Given Trump’s nature, what comes next will hardly be conventional, but it may well be less willfully disruptive—which, to Bannon, had been the point of winning the White House. “The Trump presidency that we fought for, and won, is over,” Bannon said Friday, shortly after confirming his departure.
“We still have a huge movement, and we will make something of this Trump presidency. But that presidency is over. It’ll be something else. And there’ll be all kinds of fights, and there’ll be good days and bad days, but that presidency is over.”
Bannon says that he will return to the helm of Breitbart, the rambunctious right-wing media enterprise he ran until joining the Trump campaign as chief executive last August. At the time, the campaign was at its nadir, and Trump was trailing Hillary Clinton in the polls by double digits.
Although his influence with the president waxed and waned, Bannon’s standing in the Trump circle was always precarious. Among the senior advisers competing with Bannon in trying to shape Trump’s agenda, and his tone, were the president’s daughter, Ivanka, and son-in-law, Jared.
Bannon pointedly voiced criticism of those in the president’s sphere whom he considered to be globalists, or liberals (or both), and the president himself plainly bristled over the early attention that Bannon got from the press (including a Time magazine cover, which is said to have particularly irked Trump).
Bannon says that his departure was voluntary, and that he’d planned it to coincide with the one-year anniversary of his joining the Trump campaign as chief executive, on August 14, 2016.
“On August 7th , I talked to [Chief of Staff John] Kelly and to the President, and I told them that my resignation would be effective the following Monday, on the 14th,” he said. “I’d always planned on spending one year. General Kelly has brought in a great new system, but I said it would be best.
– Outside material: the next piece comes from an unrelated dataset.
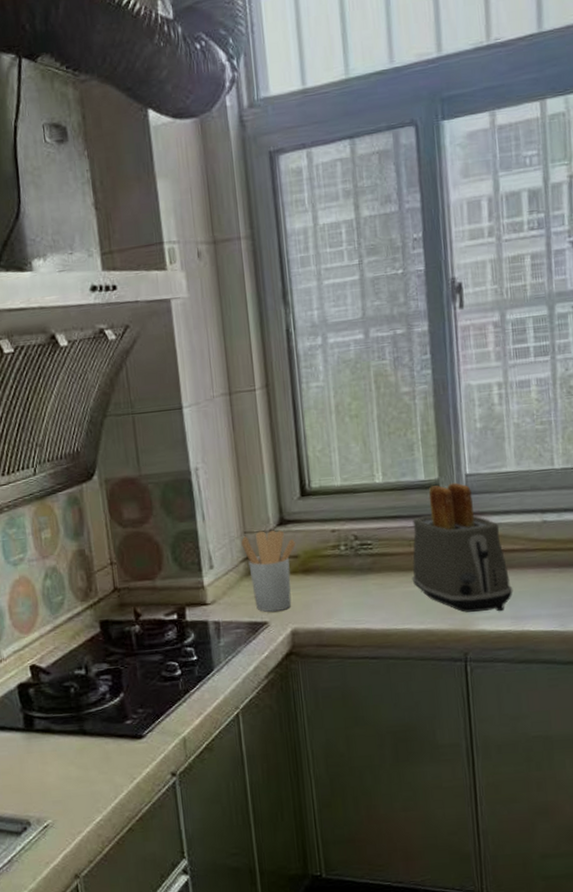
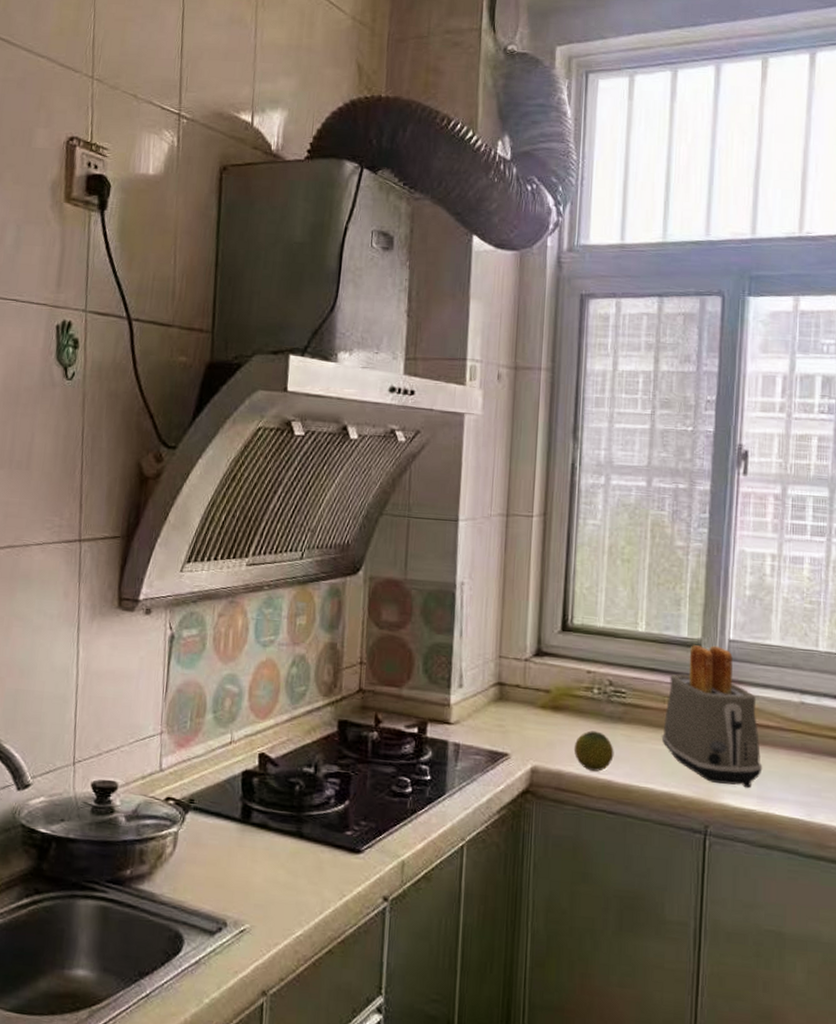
utensil holder: present [241,530,296,612] -> none [495,658,550,745]
fruit: none [329,585,369,623] -> present [573,731,614,772]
I want to get back to Breitbart.”
Bannon says that with the tumult in Charlottesville last weekend, and the political fallout since, Trump, Kelly, and he agreed to delay Bannon’s departure, but that he and Kelly agreed late this week that now was the time for Bannon to leave.
It is plainly Bannon’s view that his departure is not a defeat for him personally, but for the ideology he’d urged upon the president, as reflected in Trump’s provocative inaugural address—in which he spoke of self-dealing Washington politicians, and their policies that led to the shuttered factories and broken lives of what he called “American carnage.” Bannon co-authored that speech (and privately complained that it had been toned down by West Wing moderates like Ivanka and Jared).
“Now, it’s gonna be Trump,” Bannon said. “The path forward on things like economic nationalism and immigration, and his ability to kind of move freely . . . I just think his ability to get anything done—particularly the bigger things, like the wall, the bigger, broader things that we fought for, it’s just gonna be that much harder.”
Bannon assigns blame for the thwarting of his program on “the West Wing Democrats,” but holds special disdain for the Washington establishment—especially those Republicans who have, he believes, willfully failed to provide Trump with meaningful victories.
And, he believes, things are about to get worse for Trump. “There’s about to be a jailbreak of these moderate guys on the Hill”—a stream of Republican dissent, which could become a flood.
Bannon says that he once confidently believed in the prospect of success for that version of the Trump presidency he now says is over. Asked what the turning point was, he says, “It’s the Republican establishment.
The Republican establishment has no interest in Trump’s success on this. They’re not populists, they’re not nationalists, they had no interest in his program. Zero. It was a half-hearted attempt at Obamacare reform, it was no interest really on the infrastructure, they’ll do a very standard Republican version of taxes.
“What Trump ran on—border wall, where is the funding for the border wall, one of his central tenets, where have they been? Have they rallied around the Perdue-Cotton immigration bill? On what element of Trump’s program, besides tax cuts—which is going to be the standard marginal tax cut—where have they rallied to Trump’s cause? They haven’t.”
Bannon believes that those who will now try to influence Trump will hope to turn him in a sharply different direction.
“I think they’re going to try to moderate him,” he says. “I think he’ll sign a clean debt ceiling, I think you’ll see all this stuff. His natural tendency—and I think you saw it this week on Charlottesville—his actual default position is the position of his base, the position that got him elected. I think you’re going to see a lot of constraints on that. I think it’ll be much more conventional.”
But Bannon believes that Trump, with the help of Stephen K. Bannon, has already effected a lasting realignment of American politics. As for himself, Bannon says the fight is just beginning.
“I feel jacked up,” he says. “Now I’m free. I’ve got my hands back on my weapons. Someone said, ‘it’s Bannon the Barbarian.’ I am definitely going to crush the opposition. There’s no doubt. I built a f***ing machine at Breitbart. And now I’m about to go back, knowing what I know, and we’re about to rev that machine up. And rev it up we will do.”
Bannon tells The Weekly Standard that he can be more effective without the constraints of the White House. “I can fight better on the outside. I can’t fight too many Democrats on the inside like I can on the outside.”
Steve Bannon The Populist Hero Is Out Of The White House.